- [抜粋文]
してみれば,平面で非常に均一な膜の形成を短時間に完了させるという利点を得るために,引用発明1において,スピンコーティングを施し,その後すぐに未乾燥塗膜をクロロベンゼン(CBZ)などの第2の溶剤,すなわち,逆溶剤に浸漬して,結晶化を誘発させることは,当業者が容易になし得たことである。
したがって,引用発明1において,本件補正発明1の相違点2に係る構成とすることは当業者が容易になし得たことである。
(ウ) 相違点3について 引用文献1には,当該文献に記載された研究の目的のために,寸法5×2.5cm2のガラス基板を用いた単一デバイスのバッチ処理のために作られた小さなベンチトップスケールのスクリーン印刷機が使用されているが,この小さなベンチトップスケールのスクリーン印刷機と,ロール・ツー・ロール方式を稼動することが可 能な大型機とは,同一の機構を備えた機械であるため,印刷処理の拡張性が確保されることが記載されている。
してみれば,引用文献1には,当該文献に記載された技術を,研究所の外で実用化するにあたり,当該文献で用いられた,5×2.5cm2の寸法よりも大面積な基板にペロブスカイト膜を製造することが示されているといえる。
そうすると,5×2.5cm 2 の寸法よりも大面積な基板として,25cm 2 〜10000cm2の範囲に含まれる面積を有する基板を選び,当該基板の25cm2〜10000cm2の面積にわたりペロブスカイト結晶が分布するように,ペロブスカイト結晶を連続且つ均一に形成することは,当業者が容易になし得たことである。
したがって,引用発明1において,本件補正発明1の相違点3に係る構成とすることは当業者が容易になし得たことである。
(エ) 相違点4について スロットダイコーティングにおいて,前駆体溶液を供給する時間は,基板の長さと,ウェブ速度によって定まるから,引用発明2において,前駆体溶液を供給する時間を,「数十秒」とすることは,当業者が適宜なし得たことである。
また,前駆体溶液を供給する時間を「数十秒」としたことによる格別の効果は,本願明細書には記載されていない。
したがって,引用発明2において,本件補正発明2の相違点4に係る構成とすることは当業者が容易になし得たことである。

- [抽出項目]
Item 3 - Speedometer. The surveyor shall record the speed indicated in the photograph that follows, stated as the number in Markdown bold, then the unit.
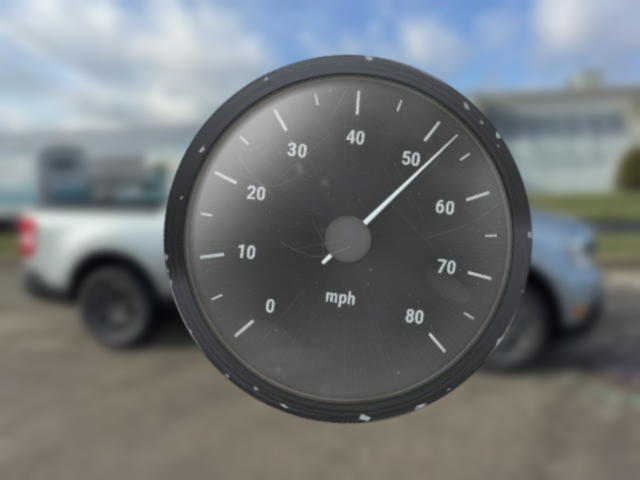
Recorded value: **52.5** mph
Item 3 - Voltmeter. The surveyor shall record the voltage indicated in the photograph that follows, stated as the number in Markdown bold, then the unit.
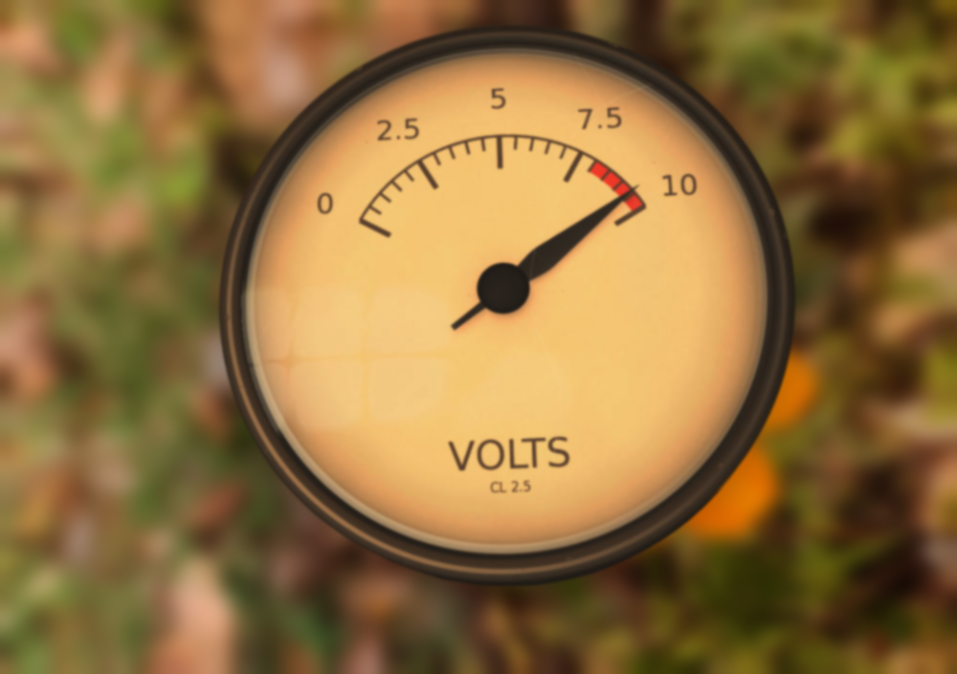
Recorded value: **9.5** V
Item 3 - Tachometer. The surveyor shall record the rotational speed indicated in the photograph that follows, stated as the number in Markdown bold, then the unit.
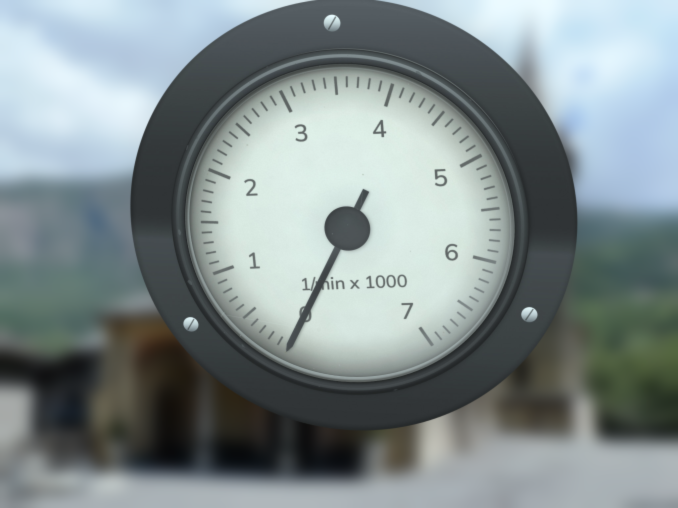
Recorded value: **0** rpm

- [要件 1] 抜粋文で言及されている相違点を番号付きですべて挙げること。
- [要件 2] 抜粋文のうち、「したがって,引用発明1において,本件補正発明1の相違点2」で始まり「ことが示されているといえる。」まで続く部分を、「引用文献1」を「引用文献2」に置き換えて書き直すこと。

- [解答 1] 相違点2、相違点3、相違点4

- [解答 2]
したがって,引用発明1において,本件補正発明1の相違点2に係る構成とすることは当業者が容易になし得たことである。
(ウ) 相違点3について 引用文献2には,当該文献に記載された研究の目的のために,寸法5×2.5cm2のガラス基板を用いた単一デバイスのバッチ処理のために作られた小さなベンチトップスケールのスクリーン印刷機が使用されているが,この小さなベンチトップスケールのスクリーン印刷機と,ロール・ツー・ロール方式を稼動することが可 能な大型機とは,同一の機構を備えた機械であるため,印刷処理の拡張性が確保されることが記載されている。
してみれば,引用文献2には,当該文献に記載された技術を,研究所の外で実用化するにあたり,当該文献で用いられた,5×2.5cm2の寸法よりも大面積な基板にペロブスカイト膜を製造することが示されているといえる。